What to work on.
Please copy every line with the string "совершенно" from the entries below.

━━ Excerpted data ━━

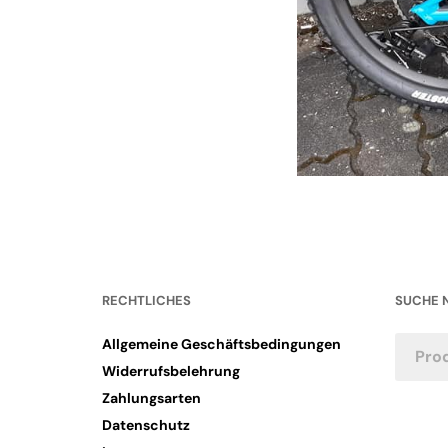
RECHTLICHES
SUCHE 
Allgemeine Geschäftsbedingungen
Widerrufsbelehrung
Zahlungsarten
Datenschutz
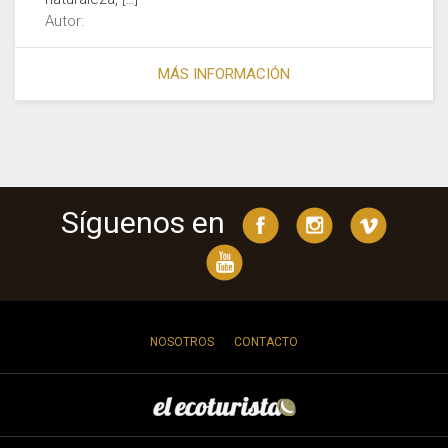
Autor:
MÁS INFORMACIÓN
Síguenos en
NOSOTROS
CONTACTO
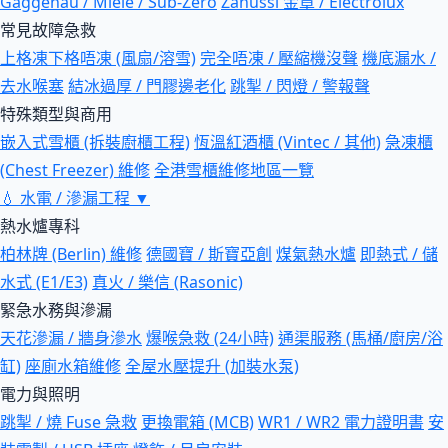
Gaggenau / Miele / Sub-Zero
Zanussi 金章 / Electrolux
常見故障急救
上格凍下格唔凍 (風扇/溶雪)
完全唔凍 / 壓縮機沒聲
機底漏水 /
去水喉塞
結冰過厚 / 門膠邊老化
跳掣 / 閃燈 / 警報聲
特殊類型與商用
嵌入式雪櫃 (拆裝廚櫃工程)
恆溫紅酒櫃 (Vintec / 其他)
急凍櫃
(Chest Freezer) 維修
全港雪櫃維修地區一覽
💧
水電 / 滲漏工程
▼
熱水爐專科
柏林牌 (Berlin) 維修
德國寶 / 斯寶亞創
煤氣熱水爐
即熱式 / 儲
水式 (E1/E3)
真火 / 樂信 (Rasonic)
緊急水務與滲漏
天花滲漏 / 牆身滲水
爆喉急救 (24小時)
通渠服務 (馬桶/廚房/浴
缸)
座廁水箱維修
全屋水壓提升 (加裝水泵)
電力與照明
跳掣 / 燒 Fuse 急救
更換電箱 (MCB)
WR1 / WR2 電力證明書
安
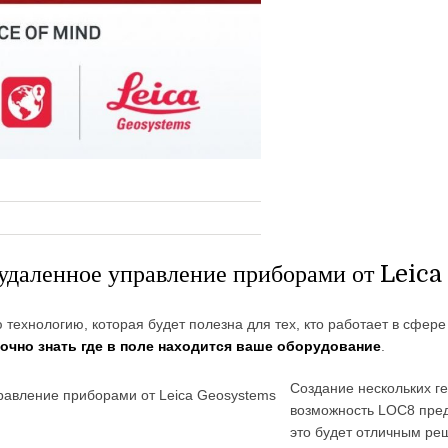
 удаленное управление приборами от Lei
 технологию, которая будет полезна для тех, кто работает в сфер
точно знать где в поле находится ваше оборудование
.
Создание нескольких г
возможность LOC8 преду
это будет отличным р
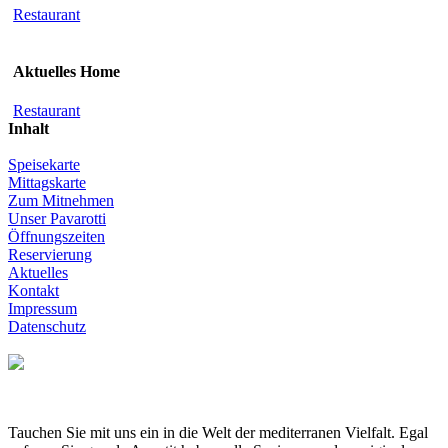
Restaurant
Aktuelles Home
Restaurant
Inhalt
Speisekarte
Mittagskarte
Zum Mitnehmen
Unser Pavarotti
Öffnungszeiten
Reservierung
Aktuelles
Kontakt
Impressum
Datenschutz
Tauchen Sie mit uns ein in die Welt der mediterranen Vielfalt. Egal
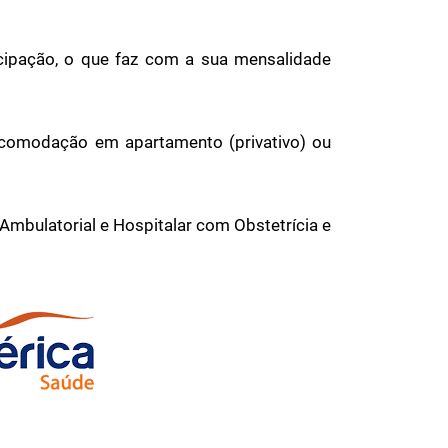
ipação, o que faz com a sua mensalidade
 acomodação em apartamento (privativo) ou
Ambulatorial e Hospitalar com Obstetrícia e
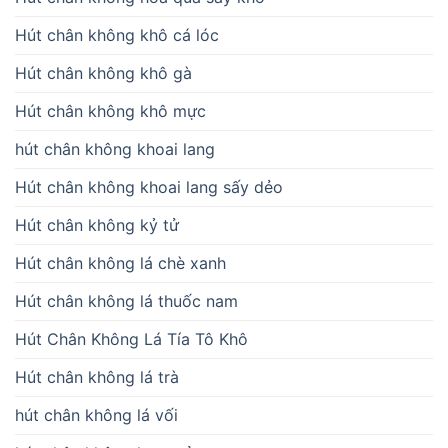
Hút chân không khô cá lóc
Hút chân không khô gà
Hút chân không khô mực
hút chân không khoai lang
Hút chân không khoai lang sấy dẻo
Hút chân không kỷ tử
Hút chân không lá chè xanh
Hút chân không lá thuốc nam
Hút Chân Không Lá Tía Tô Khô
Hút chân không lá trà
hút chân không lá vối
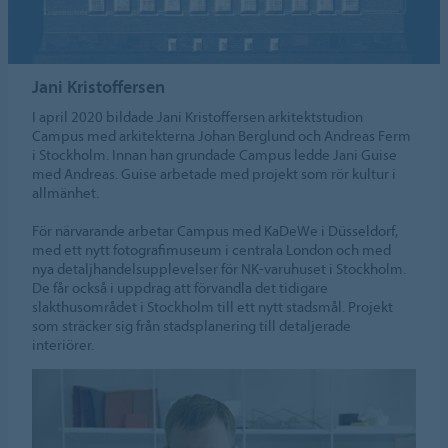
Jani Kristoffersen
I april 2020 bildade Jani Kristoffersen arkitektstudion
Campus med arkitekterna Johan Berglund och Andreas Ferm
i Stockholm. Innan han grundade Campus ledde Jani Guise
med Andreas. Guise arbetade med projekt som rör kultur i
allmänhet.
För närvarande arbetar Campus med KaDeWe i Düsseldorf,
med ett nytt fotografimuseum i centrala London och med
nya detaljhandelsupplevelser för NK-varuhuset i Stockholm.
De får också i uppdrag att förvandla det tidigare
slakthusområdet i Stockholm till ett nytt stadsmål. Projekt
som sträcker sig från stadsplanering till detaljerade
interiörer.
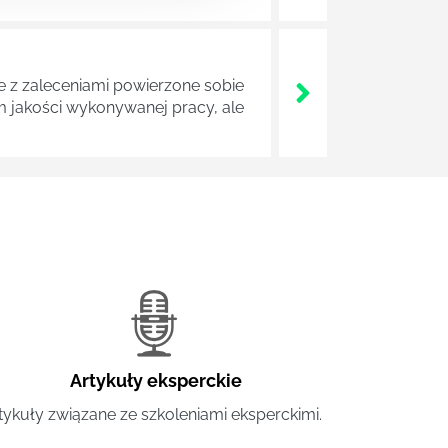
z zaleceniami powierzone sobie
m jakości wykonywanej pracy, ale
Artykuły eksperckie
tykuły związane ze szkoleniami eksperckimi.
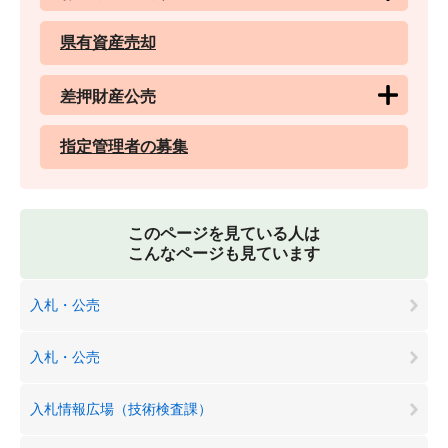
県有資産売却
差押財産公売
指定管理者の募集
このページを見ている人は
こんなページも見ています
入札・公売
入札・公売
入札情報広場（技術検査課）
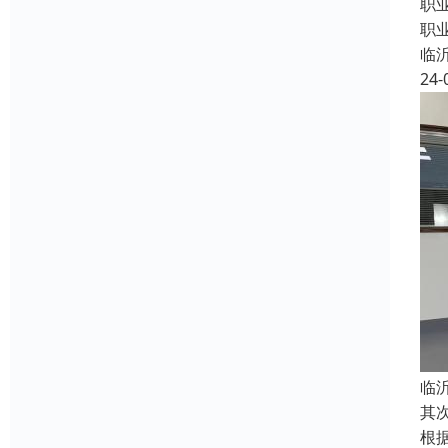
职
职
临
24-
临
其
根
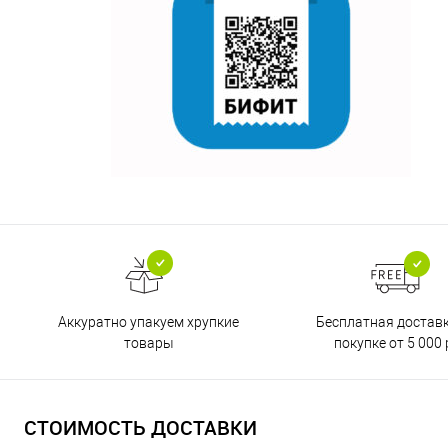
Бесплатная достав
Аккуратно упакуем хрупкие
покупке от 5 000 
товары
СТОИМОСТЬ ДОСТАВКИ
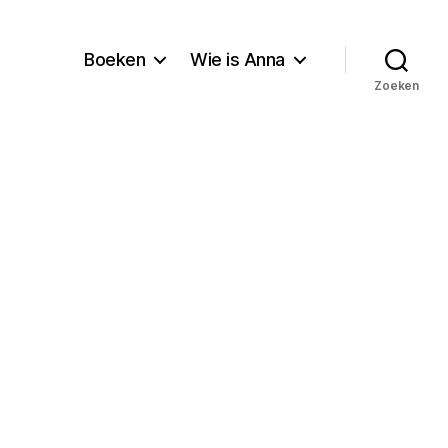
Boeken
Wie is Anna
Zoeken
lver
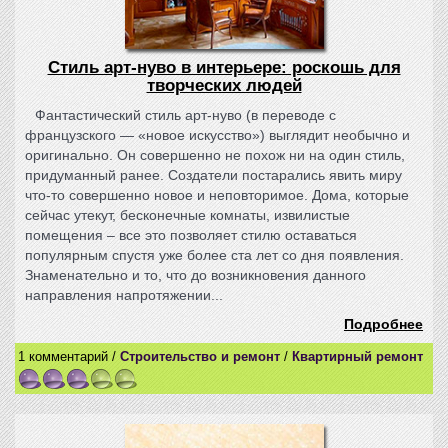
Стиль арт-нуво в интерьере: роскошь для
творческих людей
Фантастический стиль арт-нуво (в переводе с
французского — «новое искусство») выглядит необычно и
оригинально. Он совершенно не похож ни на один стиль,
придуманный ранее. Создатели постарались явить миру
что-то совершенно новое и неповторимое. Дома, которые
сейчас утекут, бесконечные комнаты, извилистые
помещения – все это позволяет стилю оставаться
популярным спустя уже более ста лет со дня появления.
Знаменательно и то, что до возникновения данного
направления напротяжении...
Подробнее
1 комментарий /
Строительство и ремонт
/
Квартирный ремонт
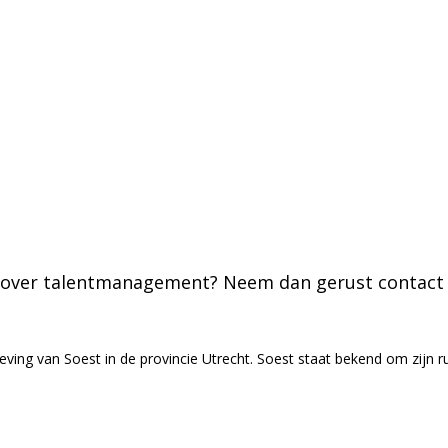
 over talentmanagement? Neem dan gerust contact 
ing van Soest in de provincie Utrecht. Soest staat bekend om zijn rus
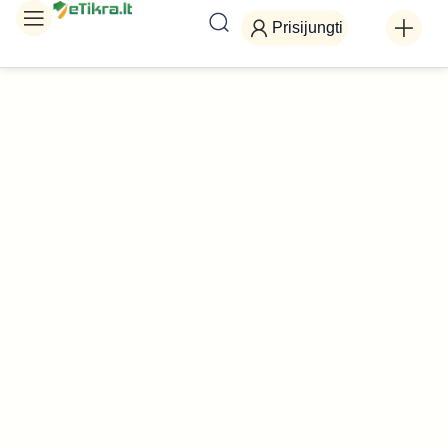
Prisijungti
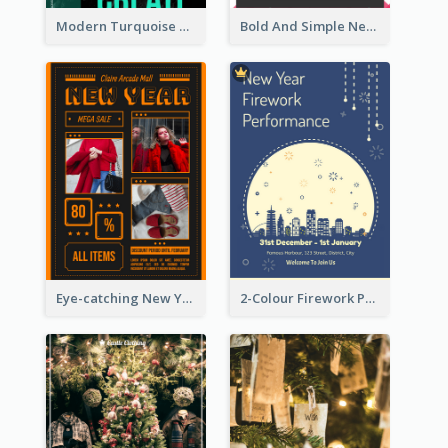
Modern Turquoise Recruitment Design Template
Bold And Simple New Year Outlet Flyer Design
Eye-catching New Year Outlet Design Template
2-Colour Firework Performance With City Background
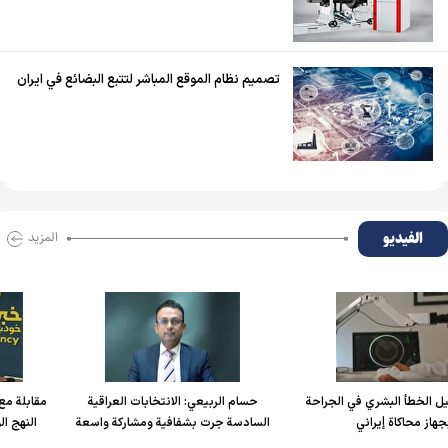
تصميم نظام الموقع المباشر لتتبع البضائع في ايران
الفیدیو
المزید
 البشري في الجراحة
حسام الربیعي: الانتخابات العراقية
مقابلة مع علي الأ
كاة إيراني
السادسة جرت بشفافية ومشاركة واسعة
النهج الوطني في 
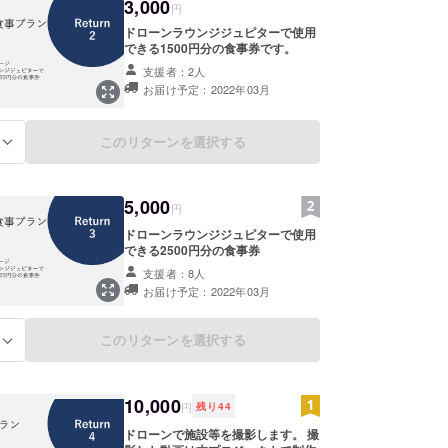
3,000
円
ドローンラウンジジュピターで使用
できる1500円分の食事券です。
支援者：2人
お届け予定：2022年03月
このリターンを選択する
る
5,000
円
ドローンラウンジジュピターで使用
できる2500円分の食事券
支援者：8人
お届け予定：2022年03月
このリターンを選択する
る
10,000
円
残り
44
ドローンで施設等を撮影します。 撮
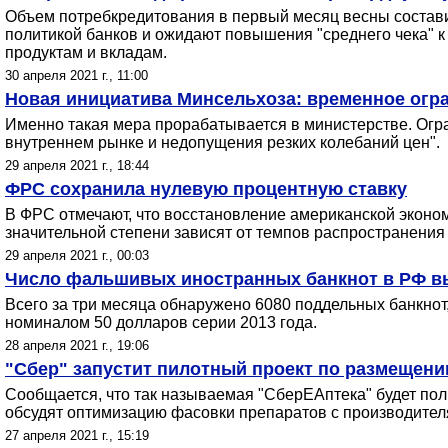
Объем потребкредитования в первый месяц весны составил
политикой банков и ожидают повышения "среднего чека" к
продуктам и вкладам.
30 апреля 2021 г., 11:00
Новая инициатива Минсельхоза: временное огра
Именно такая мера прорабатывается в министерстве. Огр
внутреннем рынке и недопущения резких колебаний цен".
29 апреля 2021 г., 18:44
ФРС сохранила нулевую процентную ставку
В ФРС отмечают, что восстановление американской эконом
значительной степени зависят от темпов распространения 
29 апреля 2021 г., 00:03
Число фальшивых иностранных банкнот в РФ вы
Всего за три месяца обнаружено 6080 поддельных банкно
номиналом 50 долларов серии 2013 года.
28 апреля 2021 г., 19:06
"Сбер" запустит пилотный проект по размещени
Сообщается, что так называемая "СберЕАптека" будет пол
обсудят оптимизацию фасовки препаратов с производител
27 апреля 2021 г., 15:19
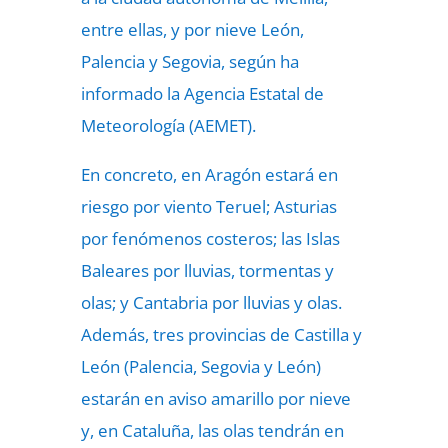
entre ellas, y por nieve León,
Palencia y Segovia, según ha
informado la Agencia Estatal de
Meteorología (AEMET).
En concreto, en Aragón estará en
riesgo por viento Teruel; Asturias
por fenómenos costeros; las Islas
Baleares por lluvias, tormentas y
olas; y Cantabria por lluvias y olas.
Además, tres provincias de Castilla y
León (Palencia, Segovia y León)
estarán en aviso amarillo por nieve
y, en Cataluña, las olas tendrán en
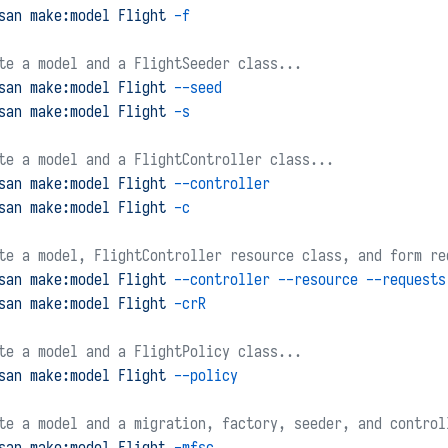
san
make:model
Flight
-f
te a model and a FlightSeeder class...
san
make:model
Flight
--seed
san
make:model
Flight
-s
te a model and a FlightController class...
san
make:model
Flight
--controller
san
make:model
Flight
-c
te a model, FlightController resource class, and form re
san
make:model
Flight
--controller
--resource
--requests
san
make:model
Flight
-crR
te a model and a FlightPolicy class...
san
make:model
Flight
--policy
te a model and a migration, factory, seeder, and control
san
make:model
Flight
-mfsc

━━━

Answer space.
оригинально. Он совершенно не похож ни на один стиль,
что-то совершенно новое и неповторимое. Дома, которые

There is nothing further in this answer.